*** Исходный текст ***

Будем считать, что средневековая «культурная» архитектура создавала фундаментальный жизненный вызов по размерностям «культура  индивид» и «культура  культура». По первой размерности «культуры» создавали «идеологическое» общество и «идеологический» деспотизм. Христианское мировоззрение устанавливалось «сверху и для всех». Осуществлялся институциональный контроль над сознанием и борьба с инакомыслием. По второй размерности создавался негатив противостояния «культурных» систем всех против всех. Индивидуальный человек оказывался расходным материалом в этой борьбе. Если представить это как глобальный вызов, если представить, что ответ на такой вызов должен быть структурным отрицанием вызывающей ситуации, то движение ответа должно было идти в направлении формирования «посткультурного» мира как «постидеологического». Такого рода общества должны были утверждать социокультурное пространство как универсальное коммуникативное пространство, где есть место всем возможным типам мировоззрений, кроме тех, которые нарушают эту коммуникативность. Если «культурные» системы тяготели к самозамыканию, к погружению в свои символические миры, то «посткультурная» система должна демонстрировать открытость ко всем вариантам «иных», к поддержке идеологии открытости и построению пространства универсальной совместности.

Процесс развертывания «посткультурной» архитектуры можно представить как множество реформ-революций в разных аспектах социокультурной реальности, обладающих кумулятивным эффектом. Здесь можно выделять особые области и точки. Такие, например, как Ренессанс, Реформация, эпоха религиозных войн после Реформации, формирование Вестфальской системы национальных государств и т. д. Эпоха религиозных войн после Реформации создавала максимально острый вызов негатива «культурных» войн. Если до этого существовала единая католическая миросистема как «культурная» миросистема, то ее разрушение превратило до этого единое конфессиональное пространство в многоконфессиональное. Это создало множество новых «культур» с религиозным мировоззрением. Борьба такого рода (если взять это как глобальный вызов) должна была породить в качестве ответа движение в «посткультурном» направлении, что и выразилось в утверждении принципов веротерпимости и свободы совести как общеевропейских. Модерн наполнен такого рода движениями. Если представить себе доведение такого движения до своего предела, то это будет созданием новой мировой системы с атеистически-материалистическим мировоззрением.

*** Исходные данные ***

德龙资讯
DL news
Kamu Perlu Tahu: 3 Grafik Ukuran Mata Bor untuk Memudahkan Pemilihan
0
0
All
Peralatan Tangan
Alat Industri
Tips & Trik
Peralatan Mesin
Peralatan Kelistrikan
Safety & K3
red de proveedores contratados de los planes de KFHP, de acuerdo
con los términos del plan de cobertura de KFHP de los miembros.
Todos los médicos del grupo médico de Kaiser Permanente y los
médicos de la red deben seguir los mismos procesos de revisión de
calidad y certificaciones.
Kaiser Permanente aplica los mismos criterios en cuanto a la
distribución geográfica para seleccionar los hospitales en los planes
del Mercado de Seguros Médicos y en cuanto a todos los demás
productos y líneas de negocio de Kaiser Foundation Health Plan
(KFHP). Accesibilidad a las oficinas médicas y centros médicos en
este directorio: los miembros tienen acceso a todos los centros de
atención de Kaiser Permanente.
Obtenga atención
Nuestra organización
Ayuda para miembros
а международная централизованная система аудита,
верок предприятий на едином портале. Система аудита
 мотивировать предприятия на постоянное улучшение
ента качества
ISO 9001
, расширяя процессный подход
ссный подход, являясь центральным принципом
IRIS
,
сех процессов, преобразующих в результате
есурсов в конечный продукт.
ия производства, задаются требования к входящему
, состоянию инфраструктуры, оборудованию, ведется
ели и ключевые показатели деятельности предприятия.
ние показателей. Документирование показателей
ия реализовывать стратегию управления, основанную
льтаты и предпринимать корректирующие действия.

***

__Суть задания__: Продолжите текст о переходе от «культурной» к «посткультурной» системе, начав сразу после его последней фразы.

__Ответ__:
Здесь важно увидеть, что атеистически-материалистическое мировоззрение (как то, которое является предельным выражением «посткультурной» стратегии) является выражением структурного отрицания вызывающей ситуации. Если «культурный» деспотизм и «культурные» противостояния организуются на основе теистического мировоззрения, то движение ответа на этот вызов должно приводить к атеистической платформе. Если то же самое создается идеалистическим мировоззрением, то движение ответа в своем пределе должно приводить к утверждению материализма.

А теперь нужно обратить внимание на материалистичность мировоззренческой платформы Автора и теоретиков, на которых он опирается. Прежде всего, на Шкловского. Не случайно, что разговор о «Великом фильтре» является, с одной стороны, разговором на платформе «посткультурного» типа самосознания, а с другой,  реализацией атеистически-материалистической мировоззренческой программы. Это будет результатом той стратегии преодоления «культурной» архитектуры, которая идет через отрицание ее фундаментальных оснований. Условное средневековое состояние человечества будет тем, в котором человек разделен разными «культурными» системами, каждая из которых имеет свое теистически-идеалистическое основание. Такого рода миры идеологически несовместимы друг с другом, а следовательно создают логику взаимного отрицания. Преодоление этого отрицания должно идти через формирование глобальных освобождающе-объединяющих шагов. Для развитого модерна таким глобальным шагом является утверждение атеистически-материалистической платформы.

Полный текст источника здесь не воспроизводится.